Jésus est venu pour annoncer la vie au-delà de la mort !

Et si Lazare, comme l’aveugle de la semaine dernière, nous représentaient ? Notre humanité est quelquefois sans espoir, aveugle, sourde, sentant mauvais, à la dérive ! C’est dans cet état que Jésus a trouvé son ami : non plus un homme mais un cadavre. Et il a pleuré. Pourquoi ? Parce qu’à certaines heures, c’est la seule façon qu’il nous reste d’aimer et de prier. Le père Varillon a écrit des pages étonnantes sur La souffrance de Dieu : Pourquoi a-t-on pu imaginer un Dieu impassible et lointain ? Non ! Jésus montre que Dieu souffre avec les hommes qui souffrent. Il n’est pas l’inventeur de la mort-punition. Il est l’accompagnateur de la mort qui nous éprouve.

Jésus dit : “Enlevez la pierre” ! Il n’aime pas les tombeaux, ni les pierres devant les tombeaux. Il n’aime pas la mort.
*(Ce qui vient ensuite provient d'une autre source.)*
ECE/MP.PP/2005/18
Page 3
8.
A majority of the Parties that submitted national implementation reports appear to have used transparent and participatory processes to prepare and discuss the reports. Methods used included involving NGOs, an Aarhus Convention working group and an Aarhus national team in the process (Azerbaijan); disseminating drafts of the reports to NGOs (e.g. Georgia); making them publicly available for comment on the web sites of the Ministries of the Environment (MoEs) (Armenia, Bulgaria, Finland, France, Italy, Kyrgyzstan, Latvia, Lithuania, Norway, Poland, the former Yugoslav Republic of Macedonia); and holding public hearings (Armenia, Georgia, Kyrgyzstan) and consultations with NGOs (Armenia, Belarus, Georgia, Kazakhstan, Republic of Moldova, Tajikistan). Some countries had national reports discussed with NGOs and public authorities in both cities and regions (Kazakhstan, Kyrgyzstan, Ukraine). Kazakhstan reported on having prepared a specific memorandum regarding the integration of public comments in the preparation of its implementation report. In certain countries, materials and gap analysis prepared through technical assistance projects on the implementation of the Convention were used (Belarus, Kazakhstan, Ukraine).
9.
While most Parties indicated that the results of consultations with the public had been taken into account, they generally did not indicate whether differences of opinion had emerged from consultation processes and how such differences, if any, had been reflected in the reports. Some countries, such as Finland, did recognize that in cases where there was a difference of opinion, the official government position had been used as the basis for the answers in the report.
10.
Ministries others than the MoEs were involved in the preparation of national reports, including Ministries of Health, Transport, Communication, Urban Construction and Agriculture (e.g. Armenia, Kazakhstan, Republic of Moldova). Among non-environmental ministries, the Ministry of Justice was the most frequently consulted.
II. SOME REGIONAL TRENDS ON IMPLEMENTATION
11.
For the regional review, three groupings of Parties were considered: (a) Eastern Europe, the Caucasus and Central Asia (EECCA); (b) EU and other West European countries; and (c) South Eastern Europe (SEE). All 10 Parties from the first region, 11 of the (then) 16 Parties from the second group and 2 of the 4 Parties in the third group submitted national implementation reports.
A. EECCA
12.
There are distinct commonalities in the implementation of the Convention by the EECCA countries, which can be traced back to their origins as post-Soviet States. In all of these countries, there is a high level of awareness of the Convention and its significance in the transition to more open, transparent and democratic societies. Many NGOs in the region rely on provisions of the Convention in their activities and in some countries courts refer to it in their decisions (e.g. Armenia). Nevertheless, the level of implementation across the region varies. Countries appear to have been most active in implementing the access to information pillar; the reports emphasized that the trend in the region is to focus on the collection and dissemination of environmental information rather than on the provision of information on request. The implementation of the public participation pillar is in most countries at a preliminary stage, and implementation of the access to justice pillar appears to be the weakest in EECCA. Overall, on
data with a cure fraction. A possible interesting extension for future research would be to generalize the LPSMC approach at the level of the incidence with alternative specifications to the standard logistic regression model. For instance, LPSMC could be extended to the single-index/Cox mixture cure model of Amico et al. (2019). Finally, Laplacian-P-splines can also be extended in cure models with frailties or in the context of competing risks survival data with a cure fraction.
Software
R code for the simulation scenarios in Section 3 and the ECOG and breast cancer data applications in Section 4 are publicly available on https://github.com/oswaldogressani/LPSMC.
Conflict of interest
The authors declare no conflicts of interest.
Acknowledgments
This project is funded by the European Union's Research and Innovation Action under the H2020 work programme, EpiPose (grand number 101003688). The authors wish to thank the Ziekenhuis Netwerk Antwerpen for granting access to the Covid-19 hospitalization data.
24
Voilà pourquoi il ne dit pas, il ordonne : “Enlevez la pierre ! Puis : “Lazare, viens dehors !” et le mort sortit, vivant ! Et Jésus continue : “Déliez-le, et laissez-le aller !Jésus n’aime pas les tombeaux. Il ne supporte pas non plus les bandelettes, ni tout ce qui enchaîne. Ce que Jésus a fait pour Lazare, il veut le faire pour l’humanité entière. C’est un clown canadien qui disait : “Jésus est un ouvreur de tombeau et un dérouleur de bandelettes !”

Petite précision : Ce sont les amis de Lazare remis debout par Dieu qui vont délier ses mains et ses pieds. Jamais quelqu’un ne retrouve vie et espérance tout seul comme par miracle. Mais le moindre geste réchauffe et ranime. La seule force qui ait jamais ouvert les tombeaux et déroulé les bandelettes, c’est l’amour et le pardon !

Ce week-end, en France, les militants du CCFD répercutent la parole de Jésus : Viens dehors”. Une parole qui traverse les siècles. Nous avons beau être empêtrés dans les bandelettes de nos étroitesses et de nos peurs, ou ficelés dans la culpabilité, Jésus nous appelle dehors : regarde au-delà des frontières et va rejoindre – à ta façon – ceux qui agissent pour un monde plus solidaire. Ce cri de Jésus a fait se lever beaucoup de femmes et d’hommes qui refusent que le monde soit que ce qu’il est ! Incontestable victoire de l’obstination et de l’espérance sur la détresse et l’injustice.